I am also very new to CUDA (maybe a couple weeks into it), but I’m one of the best when it comes to working with relational databases. I’ve found things that carry over to CUDA from databases and embedded to be very important to keep in mind.
Hopefully I’m correct on this. I’ve identified two fundamentals with CUDA that are foreign to standard C development:
- It is important to think in sets.
It’s my understanding that one CUDA warp processes 32 threads simultaneously, but not like a processor that is switching threads, and not like two CPU cores working independently at the same time. The CUDA warp has 32 copies of thread-specific registers and the instruction applies to every single thread at the same time. If you have an if…else block and one thread has the “if” portion as true and the other is false, the instructions for both branches are executed (only they are not applied to the false portion of the branch). This is called “Warp Divergence”. Any execution that is not a multiple of 32 threads leaves processing power on the table. Any execution that has a large number of branching if statements and control flow can create a penalty because of execution. I believe this is to increase density on the silicone chips. 32 is likely the Goldilocks number for the warp size.

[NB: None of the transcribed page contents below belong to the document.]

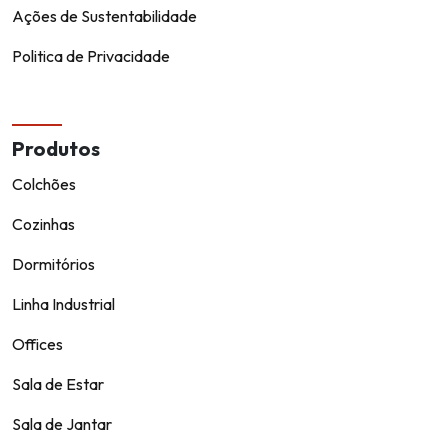
Ações de Sustentabilidade
Politica de Privacidade
Produtos
Colchões
Cozinhas
Dormitórios
Linha Industrial
Offices
Sala de Estar
Sala de Jantar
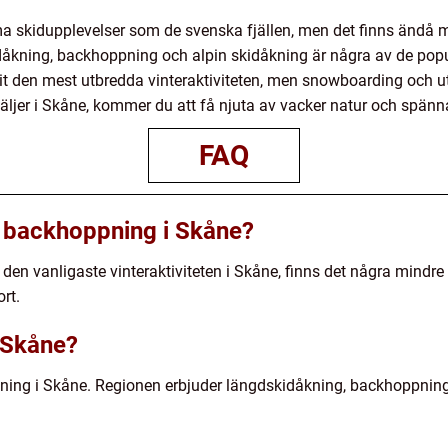
skidupplevelser som de svenska fjällen, men det finns ändå mö
idåkning, backhoppning och alpin skidåkning är några av de popu
 den mest utbredda vinteraktiviteten, men snowboarding och utf
väljer i Skåne, kommer du att få njuta av vacker natur och spän
FAQ
ll backhoppning i Skåne?
den vanligaste vinteraktiviteten i Skåne, finns det några mindr
rt.
i Skåne?
idåkning i Skåne. Regionen erbjuder längdskidåkning, backhoppnin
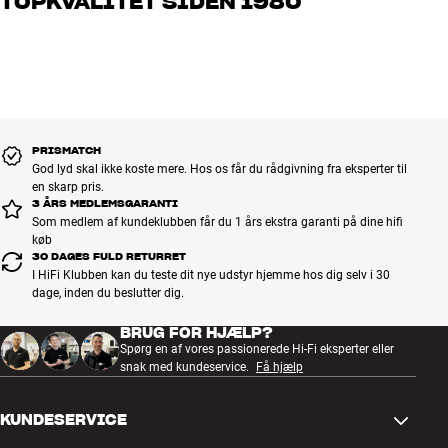
TOPKVALITET SIDEN 1980
os, hvad du drømmer om – så finder vi den løsning, der passer
bedst til dig og dit budget
Alle HiFi Klubbens produkter til musik, hjemmebio og TV er
håndplukket kvalitet, der er bygget til at holde i årevis. Det er godt
for både din pengepung og miljøet.
BOOK EN EKSPERT
PRISMATCH
God lyd skal ikke koste mere. Hos os får du rådgivning fra eksperter til
en skarp pris.
3 ÅRS MEDLEMSGARANTI
Som medlem af kundeklubben får du 1 års ekstra garanti på dine hifi
køb
30 DAGES FULD RETURRET
I HiFi Klubben kan du teste dit nye udstyr hjemme hos dig selv i 30
dage, inden du beslutter dig.
BRUG FOR HJÆLP?
Spørg en af vores passionerede Hi-Fi eksperter eller
snak med kundeservice.
Få hjælp
KUNDESERVICE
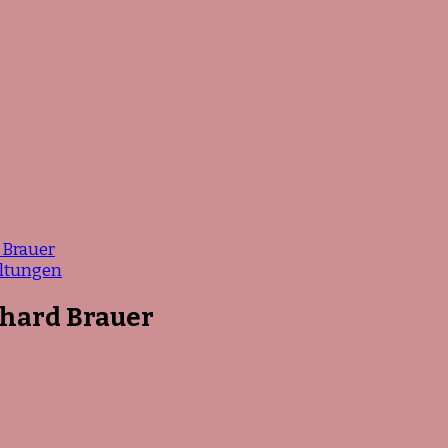
 Brauer
altungen
khard Brauer
zu
Rückblick:
Stephan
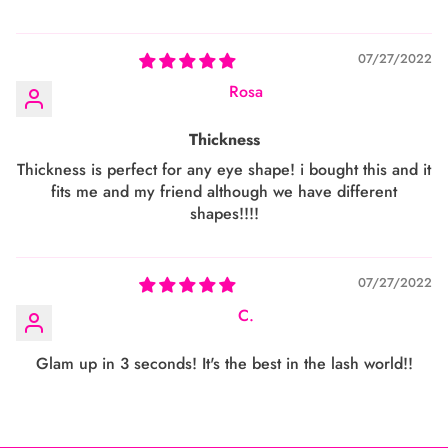
07/27/2022
Rosa
Thickness
Thickness is perfect for any eye shape! i bought this and it
fits me and my friend although we have different
shapes!!!!
07/27/2022
C.
Glam up in 3 seconds! It's the best in the lash world!!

This guy does a good job explaining this: http://people.maths.ox.ac.uk/~gilesm/cuda/lecs/lec3-2x2.pdf
- Understand #1 and then it makes sense why external memory operations are so expensive. I believe, and I’m not yet sure on this, that when you have a bunch of threads in the same warp that need to access external memory randomly, and they’re not accessing the same page, that when external memory is being fetched that all other threads in a warp must wait for the fetch operation to complete.
I think of a warp like this machine. Each pancake is a thread. If there was no pancake in a position, the machine must still wait as all threads perform their instruction at the same time.